Google Doodle is celebrating the birthday of Robert Louis Balfour Stevenson the creator of Treasure Island, Kidnapped, and the Strange Case of Dr Jekyll and Mr Hyde.
RL Stevenson was a Scottish novelist, poet, essayist and travel writer. Stevenson has been greatly admired by many authors, including Jorge Luis Borges, Ernest Hemingway, Rudyard Kipling, Marcel Schwob, Vladimir Nabokov, J. M. Barrie, and G.K. Chesterton, who said of him that he "seemed to pick the right word up on the point of his pen, like a man playing spillikins."

Stevenson was a celebrity in his own time, but with the rise of modern literature after World War I, he was seen for much of the 20th century as a writer of the second class, relegated to children's literature and horror genres.[66] Condemned by literary figures such as Virginia Woolf (daughter of his early mentor Leslie Stephen) and her husband Leonard, he was gradually excluded from the canon of literature taught in schools.
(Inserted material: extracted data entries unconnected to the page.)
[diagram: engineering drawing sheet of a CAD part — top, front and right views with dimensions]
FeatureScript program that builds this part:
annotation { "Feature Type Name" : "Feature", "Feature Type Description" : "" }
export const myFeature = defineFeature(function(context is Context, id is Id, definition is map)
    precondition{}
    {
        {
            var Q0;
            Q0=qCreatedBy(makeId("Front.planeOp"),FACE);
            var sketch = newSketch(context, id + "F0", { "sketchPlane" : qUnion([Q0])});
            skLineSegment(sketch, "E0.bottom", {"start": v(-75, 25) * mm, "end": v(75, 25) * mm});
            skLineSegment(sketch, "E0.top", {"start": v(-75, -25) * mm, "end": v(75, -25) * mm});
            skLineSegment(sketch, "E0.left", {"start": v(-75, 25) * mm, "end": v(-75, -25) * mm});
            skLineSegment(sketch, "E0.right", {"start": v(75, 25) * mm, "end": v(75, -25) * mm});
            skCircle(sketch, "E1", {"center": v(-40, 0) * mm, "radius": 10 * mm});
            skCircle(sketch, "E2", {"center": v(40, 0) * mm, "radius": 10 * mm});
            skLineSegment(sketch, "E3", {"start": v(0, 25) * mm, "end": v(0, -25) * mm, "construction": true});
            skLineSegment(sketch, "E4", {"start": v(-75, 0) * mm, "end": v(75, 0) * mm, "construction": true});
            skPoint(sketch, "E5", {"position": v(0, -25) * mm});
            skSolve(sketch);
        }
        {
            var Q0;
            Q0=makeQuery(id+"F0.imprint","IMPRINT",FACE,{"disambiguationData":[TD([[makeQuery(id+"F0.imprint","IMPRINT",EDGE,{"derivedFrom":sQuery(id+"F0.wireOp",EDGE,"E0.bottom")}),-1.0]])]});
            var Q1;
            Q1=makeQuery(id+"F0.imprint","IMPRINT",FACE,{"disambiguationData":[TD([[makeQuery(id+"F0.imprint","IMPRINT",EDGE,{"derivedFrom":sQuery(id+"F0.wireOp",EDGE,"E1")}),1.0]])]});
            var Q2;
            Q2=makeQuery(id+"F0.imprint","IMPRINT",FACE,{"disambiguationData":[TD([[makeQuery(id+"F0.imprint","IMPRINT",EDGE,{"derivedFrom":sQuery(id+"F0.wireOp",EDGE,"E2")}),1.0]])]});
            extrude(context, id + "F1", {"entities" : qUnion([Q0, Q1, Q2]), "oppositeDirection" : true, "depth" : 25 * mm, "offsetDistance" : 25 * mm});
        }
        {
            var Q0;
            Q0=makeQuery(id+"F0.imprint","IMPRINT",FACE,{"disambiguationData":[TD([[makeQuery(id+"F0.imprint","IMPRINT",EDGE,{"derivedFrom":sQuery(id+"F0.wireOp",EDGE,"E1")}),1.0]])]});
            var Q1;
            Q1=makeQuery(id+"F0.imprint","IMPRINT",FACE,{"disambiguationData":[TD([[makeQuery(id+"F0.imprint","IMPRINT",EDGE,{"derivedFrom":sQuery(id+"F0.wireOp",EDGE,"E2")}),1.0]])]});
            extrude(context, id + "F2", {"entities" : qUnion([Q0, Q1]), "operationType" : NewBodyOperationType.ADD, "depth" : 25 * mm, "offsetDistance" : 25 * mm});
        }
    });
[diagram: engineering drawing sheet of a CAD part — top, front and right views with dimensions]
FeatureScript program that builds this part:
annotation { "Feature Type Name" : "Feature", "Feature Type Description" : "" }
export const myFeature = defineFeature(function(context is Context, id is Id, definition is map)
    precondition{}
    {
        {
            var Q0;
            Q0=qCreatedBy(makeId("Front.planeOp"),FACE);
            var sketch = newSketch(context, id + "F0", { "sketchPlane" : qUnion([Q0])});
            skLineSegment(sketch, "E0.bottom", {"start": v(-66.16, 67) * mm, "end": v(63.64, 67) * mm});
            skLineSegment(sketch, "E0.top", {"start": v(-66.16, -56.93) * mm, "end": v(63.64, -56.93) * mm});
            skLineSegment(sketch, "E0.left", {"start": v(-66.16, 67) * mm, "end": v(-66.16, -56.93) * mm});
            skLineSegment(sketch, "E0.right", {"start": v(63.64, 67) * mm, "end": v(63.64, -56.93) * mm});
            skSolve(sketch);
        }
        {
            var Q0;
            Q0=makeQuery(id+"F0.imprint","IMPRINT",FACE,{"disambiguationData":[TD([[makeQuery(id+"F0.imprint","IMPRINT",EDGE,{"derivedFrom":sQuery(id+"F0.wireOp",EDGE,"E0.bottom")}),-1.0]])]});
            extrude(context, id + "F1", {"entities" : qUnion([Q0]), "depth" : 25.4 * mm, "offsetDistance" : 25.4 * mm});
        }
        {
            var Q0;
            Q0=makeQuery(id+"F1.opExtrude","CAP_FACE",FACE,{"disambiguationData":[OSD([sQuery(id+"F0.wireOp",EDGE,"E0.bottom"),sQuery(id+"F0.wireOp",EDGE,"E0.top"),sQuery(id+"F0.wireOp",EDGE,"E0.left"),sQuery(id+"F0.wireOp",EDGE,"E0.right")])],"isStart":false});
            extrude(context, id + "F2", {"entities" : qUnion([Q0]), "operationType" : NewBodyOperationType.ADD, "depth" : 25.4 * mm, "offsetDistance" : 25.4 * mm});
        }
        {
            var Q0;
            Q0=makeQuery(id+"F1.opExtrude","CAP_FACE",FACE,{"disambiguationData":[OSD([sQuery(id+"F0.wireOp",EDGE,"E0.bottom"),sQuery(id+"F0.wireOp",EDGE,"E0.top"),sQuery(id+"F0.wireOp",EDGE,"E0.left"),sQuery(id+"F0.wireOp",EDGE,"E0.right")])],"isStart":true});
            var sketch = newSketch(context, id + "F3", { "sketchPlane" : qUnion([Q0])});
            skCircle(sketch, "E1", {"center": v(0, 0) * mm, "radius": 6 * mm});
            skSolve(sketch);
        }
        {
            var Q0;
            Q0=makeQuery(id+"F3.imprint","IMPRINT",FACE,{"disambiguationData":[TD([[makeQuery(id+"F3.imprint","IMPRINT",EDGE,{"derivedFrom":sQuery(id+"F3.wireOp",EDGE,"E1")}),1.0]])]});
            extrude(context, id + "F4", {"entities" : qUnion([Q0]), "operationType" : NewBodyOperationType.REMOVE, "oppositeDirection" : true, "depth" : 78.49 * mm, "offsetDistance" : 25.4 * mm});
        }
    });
His exclusion reached a height when in the 1973 2,000-page Oxford Anthology of English Literature Stevenson was entirely unmentioned; and the Norton Anthology of English Literature excluded him from 1968 to 2000 (1st–7th editions), including him only in the 8th edition (2006).
The late 20th century saw the start of a re-evaluation of Stevenson as an artist of great range and insight, a literary theorist, an essayist and social critic, a witness to the colonial history of the Pacific Islands, and a humanist.
By remembering him through Doodle, Google has paid the best tribute to this artist.